From Tangier she went to Egypt, and from there to India, briefly passing through Qatar. She's been on the move, culling resources from private accounts hidden all over the world and managed by the – God bless their amoral, banking souls –Swiss firm she's had on retainer for years. From India there were stints in Singapore and Thailand before she finally came to Vietnam.

At one of the internet cafes on Catena Boulevard that first night in Ho Chi Minh City, she found a note sent to the scrubbed and cleaned email account that Pamela Landy had been using: "Do not come in. I can no longer protect you."

And on the TV she learned why: Pamela, now indicted for violating national security. God, those bastards found a way to box in Pamela, tough, smart, hard-as-nails Pamela.

She generally stays far from District 1, the capital where tourists and foreigners teem. Too easy to be discovered there. Too many cameras and images that are uploaded daily to Instagram and Facebook and other platforms that the CIA and other agencies are scanning and studying daily to find people. Good guys, bad guys, dead people. Like her.

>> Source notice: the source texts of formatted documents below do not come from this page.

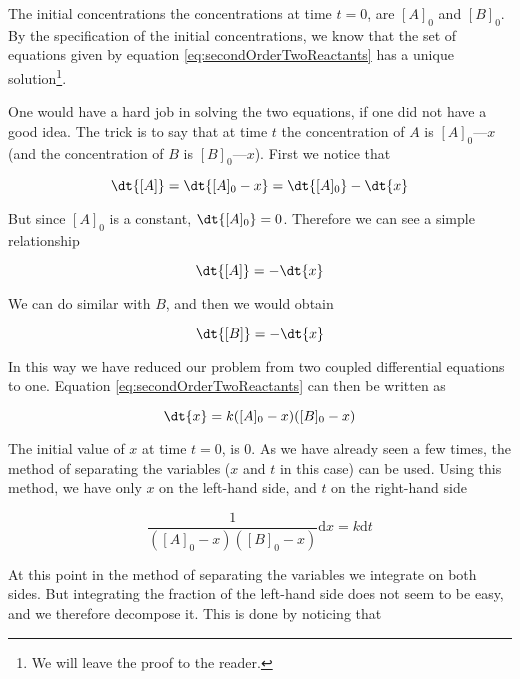 The initial concentrations \ie the concentrations at time $t = 0$, are $[A]_0$ and $[B]_0$. By the specification of the initial concentrations, we know that the set of equations given by equation \ref{eq:secondOrderTwoReactants} has a unique solution\footnote{We will leave the proof to the reader.}.

One would have a hard job in solving the two equations, if one did not have a good idea. The trick is to say that at time $t$ the concentration of $A$ is $[A]_0 — x$ (and the concentration of $B$ is $[B]_0 — x$). First we notice that

\begin{equation}
  \dt{[A]} = \dt{[A]_0 - x} = \dt{[A]_0} - \dt{x}
\end{equation}

But since $[A]_0$ is a constant, $\dt{[A]_0} = 0$. Therefore we can see a simple relationship

\begin{equation}
  \dt{[A]} = - \dt{x}
\end{equation}

We can do similar with $B$, and then we would obtain

\begin{equation}
  \dt{[B]} = - \dt{x}
\end{equation}

In this way we have reduced our problem from two coupled differential equations to one. Equation \ref{eq:secondOrderTwoReactants} can then be written as

\begin{equation}
  \dt{x} = k([A]_0 - x)([B]_0 - x)
\end{equation}

The initial value of $x$ \ie at time $t = 0$, is $0$. As we have already seen a few times, the method of separating the variables ($x$ and $t$ in this case) can be used. Using this method, we have only $x$ on the left-hand side, and $t$ on the right-hand side \ie

\begin{equation}
  \label{eq:secondOrderSeparateVars}
  \frac{1}{([A]_0 - x)([B]_0 - x)} \mathrm{d}x = k\mathrm{d}t
\end{equation}

At this point in the method of separating the variables we integrate on both sides. But integrating the fraction of the left-hand side does not seem to be easy, and we therefore decompose it. This is done by noticing that

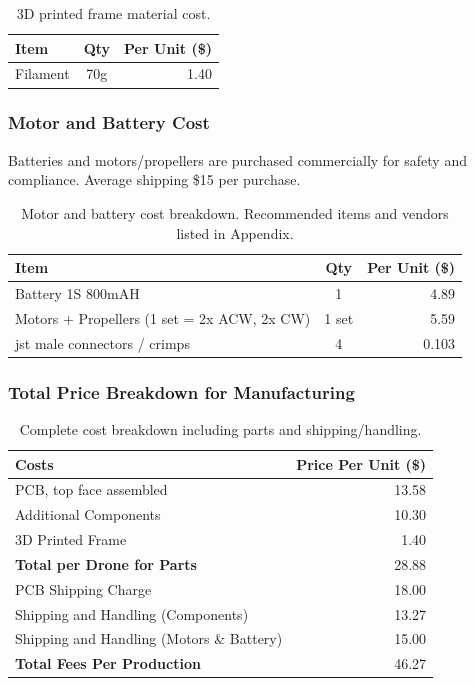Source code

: \begin{table}[H]
\centering
\begin{tabular}{l c r}
\toprule
\textbf{Item} & \textbf{Qty} & \textbf{Per Unit (\$)} \\
\midrule
Filament & 70g & 1.40 \\
\bottomrule
\end{tabular}
\caption{3D printed frame material cost.}
\end{table}

\subsubsection{Motor and Battery Cost}

Batteries and motors/propellers are purchased commercially for safety and compliance. Average shipping \$15 per purchase.

\begin{table}[H]
\centering
\begin{tabular}{l c r}
\toprule
\textbf{Item} & \textbf{Qty} & \textbf{Per Unit (\$)} \\
\midrule
Battery 1S 800mAH & 1 & 4.89 \\
Motors + Propellers (1 set = 2x ACW, 2x CW) & 1 set & 5.59 \\
\gls{jst} male connectors / crimps & 4 & 0.103 \\
\bottomrule
\end{tabular}
\caption{Motor and battery cost breakdown. Recommended items and vendors listed in Appendix.}
\end{table}

\subsubsection{Total Price Breakdown for Manufacturing}

\begin{table}[H]
\centering
\begin{tabular}{l r}
\toprule
\textbf{Costs} & \textbf{Price Per Unit (\$)} \\
\midrule
PCB, top face assembled & 13.58 \\
Additional Components & 10.30 \\
3D Printed Frame & 1.40 \\
\midrule
\textbf{Total per Drone for Parts} & 28.88 \\
PCB Shipping Charge & 18.00 \\
Shipping and Handling (Components) & 13.27 \\
Shipping and Handling (Motors \& Battery) & 15.00 \\
\midrule
\textbf{Total Fees Per Production} & 46.27 \\
\bottomrule
\end{tabular}
\caption{Complete cost breakdown including parts and shipping/handling.}
\end{table}

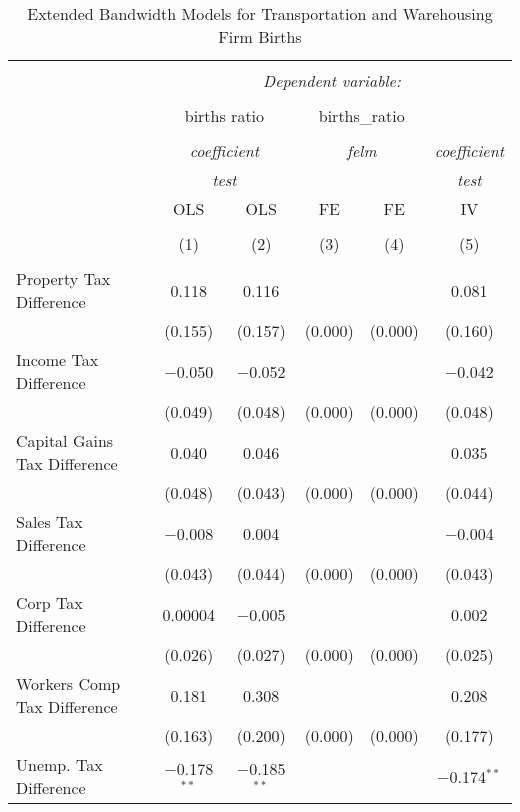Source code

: 
\begin{table}[!htbp] \centering 
  \caption{Extended Bandwidth Models for  Transportation and Warehousing Firm Births} 
  \label{} 
\begin{tabular}{@{\extracolsep{5pt}}lccccc} 
\\[-1.8ex]\hline 
\hline \\[-1.8ex] 
 & \multicolumn{5}{c}{\textit{Dependent variable:}} \\ 
\cline{2-6} 
\\[-1.8ex] & \multicolumn{2}{c}{births ratio} & \multicolumn{2}{c}{births\_ratio} &   \\ 
\\[-1.8ex] & \multicolumn{2}{c}{\textit{coefficient}} & \multicolumn{2}{c}{\textit{felm}} & \textit{coefficient} \\ 
 & \multicolumn{2}{c}{\textit{test}} & \multicolumn{2}{c}{\textit{}} & \textit{test} \\ 
 & OLS & OLS & FE & FE & IV \\ 
\\[-1.8ex] & (1) & (2) & (3) & (4) & (5)\\ 
\hline \\[-1.8ex] 
 Property Tax Difference & 0.118 & 0.116 &  &  & 0.081 \\ 
  & (0.155) & (0.157) & (0.000) & (0.000) & (0.160) \\ 
  Income Tax Difference & $-$0.050 & $-$0.052 &  &  & $-$0.042 \\ 
  & (0.049) & (0.048) & (0.000) & (0.000) & (0.048) \\ 
  Capital Gains Tax Difference & 0.040 & 0.046 &  &  & 0.035 \\ 
  & (0.048) & (0.043) & (0.000) & (0.000) & (0.044) \\ 
  Sales Tax Difference & $-$0.008 & 0.004 &  &  & $-$0.004 \\ 
  & (0.043) & (0.044) & (0.000) & (0.000) & (0.043) \\ 
  Corp Tax Difference & 0.00004 & $-$0.005 &  &  & 0.002 \\ 
  & (0.026) & (0.027) & (0.000) & (0.000) & (0.025) \\ 
  Workers Comp Tax Difference & 0.181 & 0.308 &  &  & 0.208 \\ 
  & (0.163) & (0.200) & (0.000) & (0.000) & (0.177) \\ 
  Unemp. Tax Difference & $-$0.178$^{**}$ & $-$0.185$^{**}$ &  &  & $-$0.174$^{**}$ \\ 

\end{tabular}
\end{table}

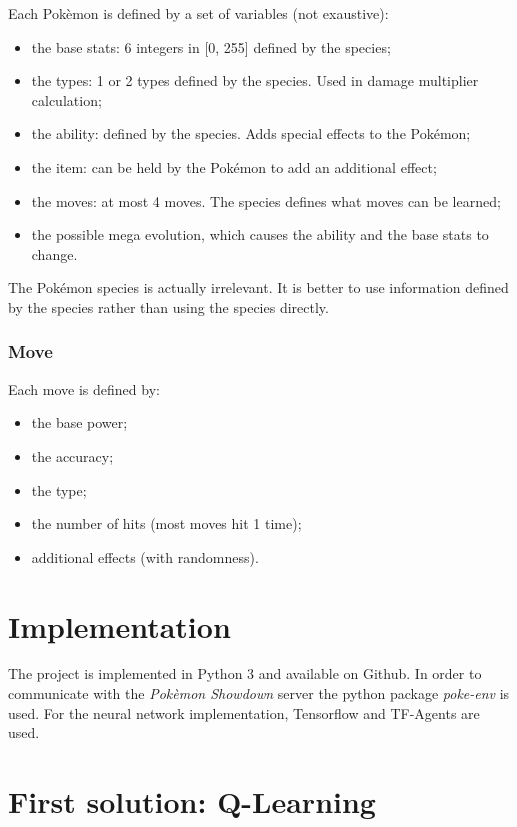 \documentclass{article}
\begin{document}
Each Pokèmon is defined by a set of variables (not exaustive):
\begin{itemize}
    \item the base stats: 6 integers in [0, 255] defined by the species;
    \item the types: 1 or 2 types defined by the species. Used in damage multiplier calculation;
    \item the ability: defined by the species. Adds special effects to the Pokémon;
    \item the item: can be held by the Pokémon to add an additional effect;
    \item the moves: at most 4 moves. The species defines what moves can be learned;
    \item the possible mega evolution, which causes the ability and the base stats to change.
\end{itemize}
The Pokémon species is actually irrelevant.
It is better to use information defined by the species rather than using the species directly.

\subsubsection{Move}

Each move is defined by:
\begin{itemize}
    \item the base power;
    \item the accuracy;
    \item the type;
    \item the number of hits (most moves hit 1 time);
    \item additional effects (with randomness).
\end{itemize}

\section{Implementation}

The project is implemented in Python 3 and available on Github\cite{repo}.
In order to communicate with the \textit{Pokèmon Showdown} server\cite{smogon} the python package \textit{poke-env}\cite{pokeenv} is used.
For the neural network implementation, Tensorflow\cite{tensorflow} and TF-Agents\cite{TFAgents} are used.

\section{First solution: Q-Learning}
\end{document}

The note that appears on her iPad earlier this week startles her, nearly sends her running. How had they found her?! It had been sent to the same email address Pamela used, and contained one word:

Foxtrot.

Friendly.

She probably should delete the message. Only Pamela knows this email address; this person didn't used the other woman's protocol so it can't be Landy. But it doesn't read like a trap. And frankly, after a year on the run, it makes her more than just a little curious.

Does she have a death wish? Why respond? But she does.

Olivier, Guichard and Ferret.

Bourne will be so pissed.

Maybe that's why she's doing it. Who will she encounter at the Saigon Opera House – built by architects Félix Olivier, Ernest Guichard and Eugène Ferret? The "friendly" the mystery writer declares himself/herself to be? Or something else?

She's soon to find out because here she is.

The opera house rises before her, a pink and white bijoux of a building, its flamboyant style a reflection of the French Third Republic influence all the rage in 1897 when it was built. The terribly ornate reliefs and decorations make it look like a confection out of step and out of place with this city.

Just like her.

Had she ever really been Nicolette Parsons to begin with?

"Nicolette Parsons?"

Her name is spoken softly, the voice resonant and low. She turns. A couple stand two steps below her. The man stares up at her with purpose, the woman with hesitation.

The man reminds her of Bourne immediately and it's not just that particular alertness that she recognizes on sight. (He's one of theirs, but not from Bourne's program. Which one, then?) The physical attributes are nearly the same: he's as tall as Bourne, with short brown hair in a spiky flat top and blue eyes. Pointed chin, broad nose. Jesus. Superficially they're the same when you try to describe them. But they look totally different. When last she looked at him, Bourne's eyes were haunted and enraged. This man's eyes are narrowed, squinting as if trying to piece her together, but he glances briefly at the woman by his side, and those eyes linger, they soften.

And the woman. She's beautiful, with a heart-shaped face and melancholy, green-hazel eyes. That auburn hair is color from a bottle; the woman's skin is too flawlessly pale for anyone other than a brunette.

She sees in this other woman a mirror of her own life: a palimpsest with every move. New name, new story, written and overwritten.

And then she knows.

She will never be Nicolette Parsons again.

Oh God, she thinks. What the fuck have I done?